La grande emergenza omofobica? I primi a smentirla sono proprio le associazioni LGBT+, anche se non lo ammetteranno mai in modo esplicito. Non è uno scherzo: basta cliccare su Omofobia.org e la verità salterà anche agli occhi dei più increduli. Il sito ha riportato i dati Istat relativi agli ultimi otto anni, compreso il primo quadrimestre del 2021. Sebbene abbiano visto un’ascesa degli “atti omofobici” nella loro totalità, i numeri, anche nell’anno apicale, il 2019, sono sempre risultati quantomai bassi.
L’ISTAT ha classificato gli atti aggressivi e/o discriminatori in sei categorie: aggressioni singole; aggressioni plurime (rivolte cioè a gruppi di persone); omicidi; suicidi; tentati suicidi; atti non aggressivi (allontanamenti da casa, da scuola, dal lavoro, da un locale pubblico, diffamazione ecc.). Quanto alle aggressioni singole, si va da un minimo di 30 nel 2017 a un massimo di 56 nell’anno successivo. Gli atti non aggressivi vanno da un minimo di 11 nel 2013 a un massimo di 92 nel 2019. Davvero esigui gli omicidi, mai andati oltre le dita di una mano: si va un massimo di 5 nel 2016 e nel 2020 a un minimo di 1 nel 2019.
Omofobia.org lo ammette: anche se «le vittime sembrano aumentare», è giusto precisare che «aumentano gli episodi denunciati». L’interpretazione diventa poi faziosa: «Aumenta cioè l’odio ma anche e soprattutto il coraggio di dichiarare i torti subiti, anche se è difficile. Questa considerazione sembra corretta dal momento che la tipologia che aumenta di più è quella degli atti non fisici, che è la più difficile da denunciare perché non lascia segni visibili e inequivocabili». Altra ermeneutica tutta da dimostrare: «Un picco notevolissimo nel luglio 2018, coincidente con l’ascesa della Lega al governo e un identico precipizio nel settembre 2019, coincidente con la caduta dello stesso Governo».

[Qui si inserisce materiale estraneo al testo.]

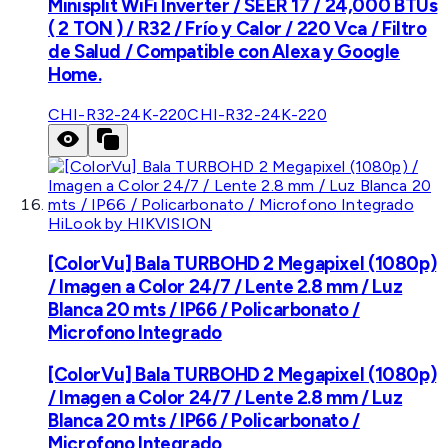
Minisplit WiFi Inverter / SEER 17 / 24,000 BTUs
( 2 TON ) / R32 / Frío y Calor / 220 Vca / Filtro
de Salud / Compatible con Alexa y Google
Home.
CHI-R32-24K-220
CHI-R32-24K-220
HiLook by HIKVISION
[ColorVu] Bala TURBOHD 2 Megapixel (1080p)
/ Imagen a Color 24/7 / Lente 2.8 mm / Luz
Blanca 20 mts / IP66 / Policarbonato /
Microfono Integrado
[ColorVu] Bala TURBOHD 2 Megapixel (1080p)
/ Imagen a Color 24/7 / Lente 2.8 mm / Luz
Blanca 20 mts / IP66 / Policarbonato /
Microfono Integrado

Il vero punto, però, è un altro: bastano 50 aggressioni l’anno per gridare all’emergenza omofobia? Senza trascurare un altro fatto: non abbiamo alcuna certezza che l’aumento delle denunce corrisponda necessariamente a un aumento del sentimento omofobico. Non è tutto: come abbiamo già evidenziato in un precedente servizio, in genere si tratta di vere e proprie montature oppure di manipolazioni. O ancora, abbiamo a che fare, sì, con aggressioni contro omosessuali o transessuali ma il movente non ha nulla a che vedere con l’omotransfobia. Se poi il numero di denunce è così tanto cresciuto negli ultimi dieci anni, la ragione, più che sulla consapevolizzazione in merito alla presunta piaga sociale, potrebbe essere individuata nella propaganda lgbt+ che, fino a prova contraria, negli ultimi dieci anni è cresciuta esponenzialmente.
Se i fattori pocanzi menzionati sono tutt’altro che da trascurare e meritano tutti un opportuno approfondimento, non va dimenticata la vera stella polare dell’intero dibattito sull’omofobia: neanche se, per assurdo, i casi di aggressione o discriminazione decuplicassero nell’arco di un mese, ciò costituirebbe una buona ragione per approvare il ddl Zan, né alcuna legge anti-omofobia analoga. Le leggi atte a punire un delitto di qualunque natura contro un omosessuale o un transessuale già ci sono e non risulta siano mai rimaste inapplicate. Non ci risulta che nessun crimine ai danni di persone lgbt sia mai stato punito in modo più indulgente rispetto agli eterosessuali. A meno che non si voglia fare di omosessuali e transessuali dei cittadini privilegiati: cosa che nessuno dei sostenitori del ddl Zan ha mai confermato ma – se è per questo – nemmeno smentito.